Albuterol had a strong objective effect on airflow, with a mean 20% improvement in forced expiratory volume in 1 second (FEV1) -- nearly three times the 7% boost seen in all three other groups (P<0.001).
But "patients could not reliably detect the difference between this robust effect of the active drug and the effects of inhaled placebo and sham acupuncture," the researchers warned.
So "subjective improvement in asthma should be interpreted with caution and objective outcomes should be more heavily relied on for optimal asthma care," they recommended.
However, patients' subjective experiences are not wrong simply because they don't fit the objective facts of FEV1 and actually should trump physician judgment in such symptom-defined conditions, Daniel E. Moerman, PhD, of the University of Michigan in Dearborn, argued in an accompanying editorial.
"It is the subjective symptoms that brought these patients to medical care in the first place," he wrote. "They came because they were wheezing and felt suffocated, not because they had a reduced FEV1."
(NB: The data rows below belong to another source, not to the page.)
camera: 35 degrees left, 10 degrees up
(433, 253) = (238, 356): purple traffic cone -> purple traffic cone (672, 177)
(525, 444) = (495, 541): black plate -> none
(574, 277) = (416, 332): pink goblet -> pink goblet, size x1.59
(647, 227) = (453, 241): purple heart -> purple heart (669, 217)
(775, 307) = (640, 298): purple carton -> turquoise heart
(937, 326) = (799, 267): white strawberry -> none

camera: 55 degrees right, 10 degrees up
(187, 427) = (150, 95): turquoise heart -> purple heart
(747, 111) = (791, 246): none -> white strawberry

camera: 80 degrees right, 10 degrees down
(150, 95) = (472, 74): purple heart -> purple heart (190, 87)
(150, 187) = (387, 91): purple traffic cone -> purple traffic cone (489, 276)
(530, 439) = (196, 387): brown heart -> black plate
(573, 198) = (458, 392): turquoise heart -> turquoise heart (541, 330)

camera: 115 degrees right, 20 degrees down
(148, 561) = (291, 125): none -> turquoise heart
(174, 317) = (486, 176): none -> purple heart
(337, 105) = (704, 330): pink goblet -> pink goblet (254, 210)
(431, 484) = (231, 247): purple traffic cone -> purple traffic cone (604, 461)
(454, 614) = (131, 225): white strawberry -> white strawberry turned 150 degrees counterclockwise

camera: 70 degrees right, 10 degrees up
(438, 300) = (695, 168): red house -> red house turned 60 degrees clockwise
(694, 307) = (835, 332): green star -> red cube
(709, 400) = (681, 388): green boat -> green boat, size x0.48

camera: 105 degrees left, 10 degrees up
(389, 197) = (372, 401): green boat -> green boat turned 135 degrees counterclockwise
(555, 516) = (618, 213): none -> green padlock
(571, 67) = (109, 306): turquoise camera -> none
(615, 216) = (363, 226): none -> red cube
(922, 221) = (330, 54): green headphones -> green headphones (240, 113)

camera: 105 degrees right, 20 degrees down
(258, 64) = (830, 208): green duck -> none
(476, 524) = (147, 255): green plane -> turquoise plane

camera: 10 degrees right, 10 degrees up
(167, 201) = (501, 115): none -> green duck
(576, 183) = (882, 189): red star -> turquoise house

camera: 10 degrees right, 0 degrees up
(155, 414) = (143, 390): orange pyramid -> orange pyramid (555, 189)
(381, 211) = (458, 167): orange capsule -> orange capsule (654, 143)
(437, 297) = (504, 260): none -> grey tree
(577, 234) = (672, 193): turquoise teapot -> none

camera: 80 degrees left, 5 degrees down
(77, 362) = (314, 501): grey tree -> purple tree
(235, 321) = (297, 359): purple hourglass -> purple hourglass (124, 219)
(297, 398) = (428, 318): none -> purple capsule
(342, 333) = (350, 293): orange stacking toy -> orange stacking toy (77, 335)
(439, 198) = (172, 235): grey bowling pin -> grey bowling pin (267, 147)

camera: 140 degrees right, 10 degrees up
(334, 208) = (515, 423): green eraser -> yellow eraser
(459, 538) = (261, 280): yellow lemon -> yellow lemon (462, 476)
A treatment should be acceptable as long as it yields significant improvement for patients, has a reasonable cost, and doesn't have negative effects over the short or long term, Moerman suggested.
The study included 46 patients randomized to double-blind treatment with an albuterol inhaler, a placebo inhaler, sham acupuncture, or no intervention administered in a crossover design during a total of 12 sequential office visits three to seven days apart after a washout period for short- and long-acting bronchodilators.
The no-intervention group acted as a control for the placebo groups, which few prospective studies have tried, the researchers noted.
The most likely explanation for the greater efficacy of placebo was expectation of improvement as "the mere ritual of treatment may affect patients' self-monitoring and subjective experience of their disease," they wrote.
The study was limited by use of a nonvalidated subjective measure of asthma symptom improvement that didn't include a measure of worsening as well as by unknown generalizability to chronic asthma, the group cautioned.